• **YOUR GOAL**
Nothing outside the range is wanted. Repeat exactly the lines below from the one with "pinky mcp: (249, 326)" through the one with "index pip: (535, 311)".

• **EXERCISE INPUTS**
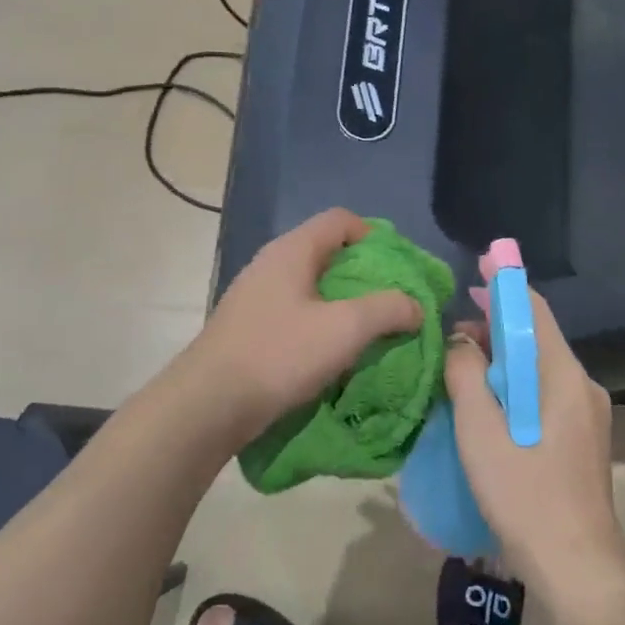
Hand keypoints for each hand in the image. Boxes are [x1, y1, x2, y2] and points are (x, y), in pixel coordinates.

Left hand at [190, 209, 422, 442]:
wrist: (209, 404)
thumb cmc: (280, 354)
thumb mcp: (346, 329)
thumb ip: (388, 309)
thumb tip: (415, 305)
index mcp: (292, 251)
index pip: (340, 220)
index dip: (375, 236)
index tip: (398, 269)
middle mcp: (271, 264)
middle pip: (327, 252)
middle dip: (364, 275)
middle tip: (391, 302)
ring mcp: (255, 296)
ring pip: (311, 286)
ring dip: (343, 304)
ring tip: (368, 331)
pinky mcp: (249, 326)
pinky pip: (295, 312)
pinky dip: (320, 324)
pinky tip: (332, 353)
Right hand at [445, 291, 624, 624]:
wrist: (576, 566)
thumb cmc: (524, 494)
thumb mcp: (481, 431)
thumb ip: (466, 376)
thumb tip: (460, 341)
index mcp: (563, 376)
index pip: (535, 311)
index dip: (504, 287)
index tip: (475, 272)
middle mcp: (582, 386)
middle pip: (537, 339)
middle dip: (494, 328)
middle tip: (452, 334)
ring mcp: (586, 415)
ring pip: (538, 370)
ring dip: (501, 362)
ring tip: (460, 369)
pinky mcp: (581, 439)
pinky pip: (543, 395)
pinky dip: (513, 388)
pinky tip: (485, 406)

• **TASK RESPONSE**
pinky mcp: (249, 326)
pinky pip: (295, 312)
pinky dip: (320, 324)
pinky tip: (332, 353)
Right hand at [445, 291, 624, 624]:
wrist: (576, 566)
thumb cmc: (524, 494)
thumb mcp: (481, 431)
thumb ip: (466, 376)
thumb tip: (460, 341)
index mcp: (563, 376)
index pip: (535, 311)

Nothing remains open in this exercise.